Las construcciones modernas buscan la eficiencia de la energía. Cuando se construyen se buscan que estén aislados por completo del exterior, por lo que solucionan los problemas de ventilación con sistemas mecánicos, que se encargan de distribuir aire por todo el complejo a través de ventilas de aire. En ese sentido, no se necesita mucha ciencia para darse cuenta cómo las decisiones arquitectónicas han modificado el mundo de los microbios que vive dentro de los edificios y también cómo ha cambiado la salud humana, explicó Zoë Schlanger en un artículo de la revista Wired.

La National Academies of Sciences, Engineering, and Medicine en Estados Unidos anunció que iniciarion una investigación multidisciplinaria en la que reunieron científicos, arquitectos e ingenieros para tratar de entender el micro ecosistema en el que se desarrollan las agentes que causan enfermedades. Las conclusiones serán presentadas al principio del próximo año.

Si pasamos la mayor parte de nuestro tiempo adentro de edificaciones, nuestra exposición a los microbios sucede al interior. Según el profesor de la Universidad de Yale, Jordan Peccia, entrevistado para Wired por Zoë Schlanger, sólo el 20% de los microbios que enferman dentro de los edificios provienen del interior de los seres humanos. Según Peccia, estamos afectando el ecosistema en el que viven los microorganismos al decidir cómo calentamos o enfriamos un edificio o cómo lo ocupamos.

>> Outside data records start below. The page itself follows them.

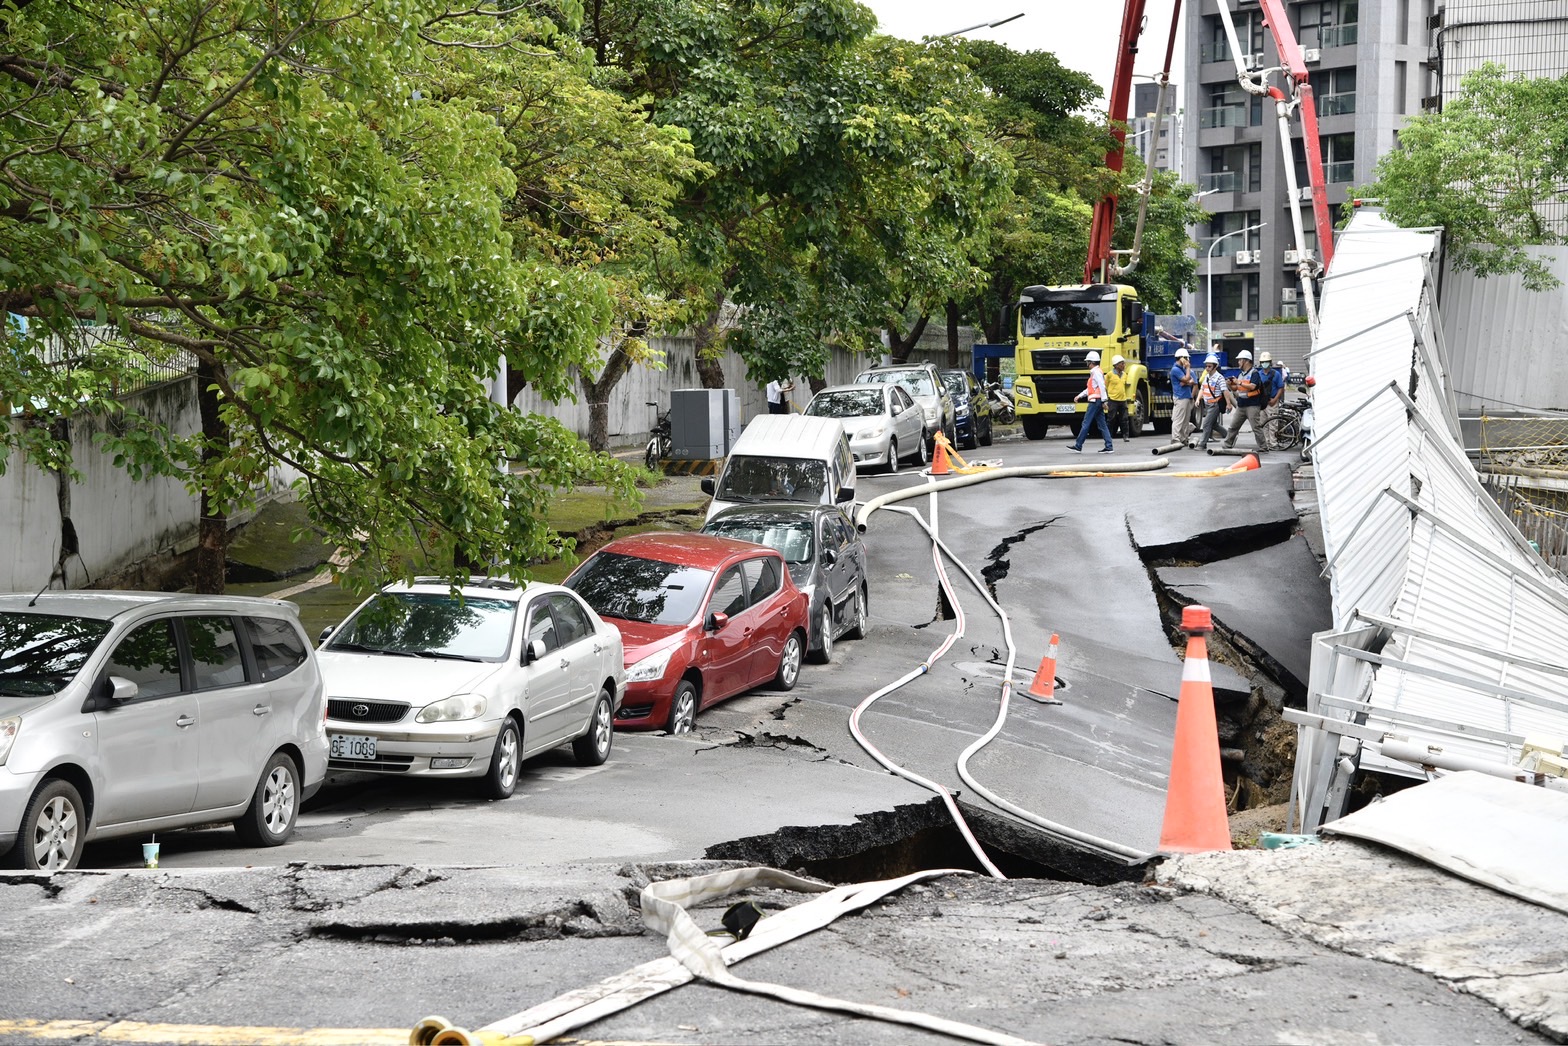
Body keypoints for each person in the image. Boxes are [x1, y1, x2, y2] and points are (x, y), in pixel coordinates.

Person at [1069, 350, 1114, 453]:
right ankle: (1109, 446)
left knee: (1086, 423)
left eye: (1087, 361)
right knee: (1102, 425)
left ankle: (1078, 445)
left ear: (1091, 362)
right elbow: (1090, 389)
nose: (1087, 364)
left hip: (1095, 402)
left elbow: (1102, 386)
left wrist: (1104, 400)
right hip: (1097, 401)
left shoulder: (1096, 372)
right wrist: (1079, 396)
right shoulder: (1095, 372)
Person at [1222, 349, 1268, 451]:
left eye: (1240, 360)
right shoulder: (1241, 374)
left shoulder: (1254, 373)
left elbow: (1252, 386)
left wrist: (1239, 382)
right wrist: (1230, 385)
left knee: (1256, 427)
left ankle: (1263, 447)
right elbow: (1236, 389)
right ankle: (1227, 444)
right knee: (1233, 426)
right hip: (1241, 405)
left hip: (1252, 405)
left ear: (1246, 361)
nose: (1238, 362)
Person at [1196, 353, 1233, 449]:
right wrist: (1198, 399)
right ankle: (1230, 436)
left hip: (1215, 404)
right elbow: (1202, 389)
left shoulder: (1219, 377)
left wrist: (1228, 404)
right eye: (1206, 366)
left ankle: (1202, 444)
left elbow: (1225, 391)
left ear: (1215, 366)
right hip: (1208, 405)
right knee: (1213, 424)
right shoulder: (1207, 377)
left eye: (1209, 366)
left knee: (1206, 424)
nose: (1207, 368)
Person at [1168, 347, 1197, 446]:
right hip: (1180, 397)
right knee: (1179, 419)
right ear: (1181, 358)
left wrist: (1187, 381)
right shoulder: (1176, 369)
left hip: (1186, 396)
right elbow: (1187, 379)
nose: (1188, 360)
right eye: (1186, 358)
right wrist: (1188, 368)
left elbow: (1191, 381)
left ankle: (1184, 438)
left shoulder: (1182, 369)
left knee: (1185, 420)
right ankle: (1175, 438)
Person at [1105, 355, 1134, 443]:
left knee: (1124, 419)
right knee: (1111, 419)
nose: (1124, 365)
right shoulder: (1109, 375)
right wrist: (1106, 399)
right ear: (1116, 365)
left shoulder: (1124, 375)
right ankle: (1109, 435)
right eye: (1122, 364)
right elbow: (1105, 387)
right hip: (1112, 400)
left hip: (1123, 400)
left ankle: (1125, 436)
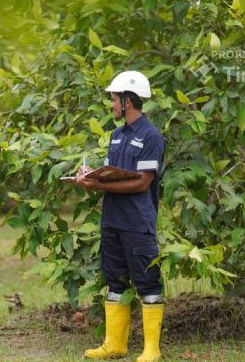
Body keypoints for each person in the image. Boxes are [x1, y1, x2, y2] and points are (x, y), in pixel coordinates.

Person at [75, 71, 166, 361]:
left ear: (128, 101)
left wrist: (99, 183)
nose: (112, 105)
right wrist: (89, 178)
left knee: (148, 283)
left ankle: (152, 349)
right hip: (112, 220)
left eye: (114, 100)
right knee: (115, 281)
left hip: (138, 223)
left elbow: (142, 182)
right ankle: (114, 344)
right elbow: (111, 177)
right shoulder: (116, 136)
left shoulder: (151, 136)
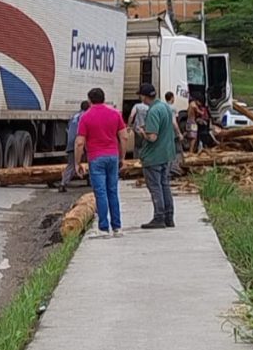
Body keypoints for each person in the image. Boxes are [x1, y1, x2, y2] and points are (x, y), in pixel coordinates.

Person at [75, 87, 128, 237]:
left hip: (96, 158)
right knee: (113, 191)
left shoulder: (85, 117)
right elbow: (124, 137)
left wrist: (77, 162)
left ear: (89, 100)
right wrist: (122, 157)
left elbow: (79, 142)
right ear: (104, 99)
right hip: (113, 156)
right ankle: (117, 227)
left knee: (101, 193)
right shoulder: (115, 114)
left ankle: (103, 228)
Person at [134, 83, 177, 229]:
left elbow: (152, 137)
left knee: (155, 187)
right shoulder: (165, 107)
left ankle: (159, 217)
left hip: (154, 157)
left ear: (144, 96)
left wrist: (142, 132)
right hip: (166, 154)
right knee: (165, 185)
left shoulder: (152, 111)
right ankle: (169, 216)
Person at [57, 100, 89, 193]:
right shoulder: (85, 116)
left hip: (71, 141)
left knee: (71, 164)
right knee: (91, 161)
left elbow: (68, 128)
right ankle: (91, 180)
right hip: (80, 140)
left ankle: (63, 183)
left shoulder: (74, 116)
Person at [165, 92, 185, 176]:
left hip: (165, 133)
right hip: (172, 133)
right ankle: (174, 169)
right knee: (177, 151)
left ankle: (167, 170)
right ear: (172, 98)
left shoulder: (163, 107)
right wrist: (179, 133)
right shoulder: (173, 108)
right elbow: (174, 122)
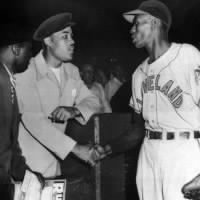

Justo después de la crisis energética en la década de los años 70, los arquitectos comenzaron a construir edificios energéticamente más eficientes, tratando de conservar la energía dentro de ellos; más o menos al mismo tiempo, algunos médicos empezaron a notar pacientes que presentaban síntomas misteriosos como tos y dolor en el pecho, mismo que desaparecían tan pronto como se alejaban de los edificios, según explicó Schlanger en su artículo de Wired. Ahora los arquitectos se enfrentan a la tarea de diseñar edificios para no padecer el SEE.

Robin Guenther, una arquitecta encargada de hospitales en la firma Perkins + Will, dijo a Schlanger que el deseo por ahorrar energía y vivir de forma sustentable nos ha llevado a vivir más encerrados, en edificios ventilados mecánicamente.